* _The problem_
Your answer is to be every line of the material that includes the string "corrente".

= Beginning of Section =

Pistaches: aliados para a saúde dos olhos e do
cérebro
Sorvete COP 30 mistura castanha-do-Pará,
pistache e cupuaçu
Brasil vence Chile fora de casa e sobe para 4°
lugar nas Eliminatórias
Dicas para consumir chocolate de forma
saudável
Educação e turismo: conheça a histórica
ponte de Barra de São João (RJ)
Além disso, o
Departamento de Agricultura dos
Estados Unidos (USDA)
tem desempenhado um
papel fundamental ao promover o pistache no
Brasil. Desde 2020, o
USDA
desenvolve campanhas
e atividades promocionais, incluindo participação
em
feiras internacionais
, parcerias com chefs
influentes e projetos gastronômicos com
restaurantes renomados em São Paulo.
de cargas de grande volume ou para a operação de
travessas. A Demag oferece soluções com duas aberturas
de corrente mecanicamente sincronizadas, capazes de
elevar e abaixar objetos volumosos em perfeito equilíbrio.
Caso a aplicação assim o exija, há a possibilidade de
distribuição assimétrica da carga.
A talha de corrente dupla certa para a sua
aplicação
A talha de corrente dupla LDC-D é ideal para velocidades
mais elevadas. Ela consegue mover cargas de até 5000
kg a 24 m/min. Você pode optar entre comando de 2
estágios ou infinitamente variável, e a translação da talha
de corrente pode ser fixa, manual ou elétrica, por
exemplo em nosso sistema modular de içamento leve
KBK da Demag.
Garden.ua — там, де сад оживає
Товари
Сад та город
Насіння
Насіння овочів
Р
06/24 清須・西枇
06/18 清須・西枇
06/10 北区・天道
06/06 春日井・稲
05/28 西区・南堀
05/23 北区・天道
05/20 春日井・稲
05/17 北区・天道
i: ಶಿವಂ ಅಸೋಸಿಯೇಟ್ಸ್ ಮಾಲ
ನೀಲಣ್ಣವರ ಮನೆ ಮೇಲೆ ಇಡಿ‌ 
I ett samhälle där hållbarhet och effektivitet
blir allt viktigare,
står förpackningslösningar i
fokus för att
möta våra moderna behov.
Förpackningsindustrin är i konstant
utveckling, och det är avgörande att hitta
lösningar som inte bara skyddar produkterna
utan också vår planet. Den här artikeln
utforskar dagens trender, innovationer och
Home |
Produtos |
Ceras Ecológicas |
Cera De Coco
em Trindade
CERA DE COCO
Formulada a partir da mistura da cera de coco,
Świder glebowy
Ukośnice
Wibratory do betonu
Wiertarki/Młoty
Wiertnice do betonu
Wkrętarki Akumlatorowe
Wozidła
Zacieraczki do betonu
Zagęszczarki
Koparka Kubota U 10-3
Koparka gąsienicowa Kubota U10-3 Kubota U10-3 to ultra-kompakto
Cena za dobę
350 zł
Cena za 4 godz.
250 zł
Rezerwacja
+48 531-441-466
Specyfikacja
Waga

= End of Section =

* _Response_
de corrente mecanicamente sincronizadas, capazes de
A talha de corrente dupla certa para a sua
A talha de corrente dupla LDC-D é ideal para velocidades
de corrente pode ser fixa, manual ou elétrica, por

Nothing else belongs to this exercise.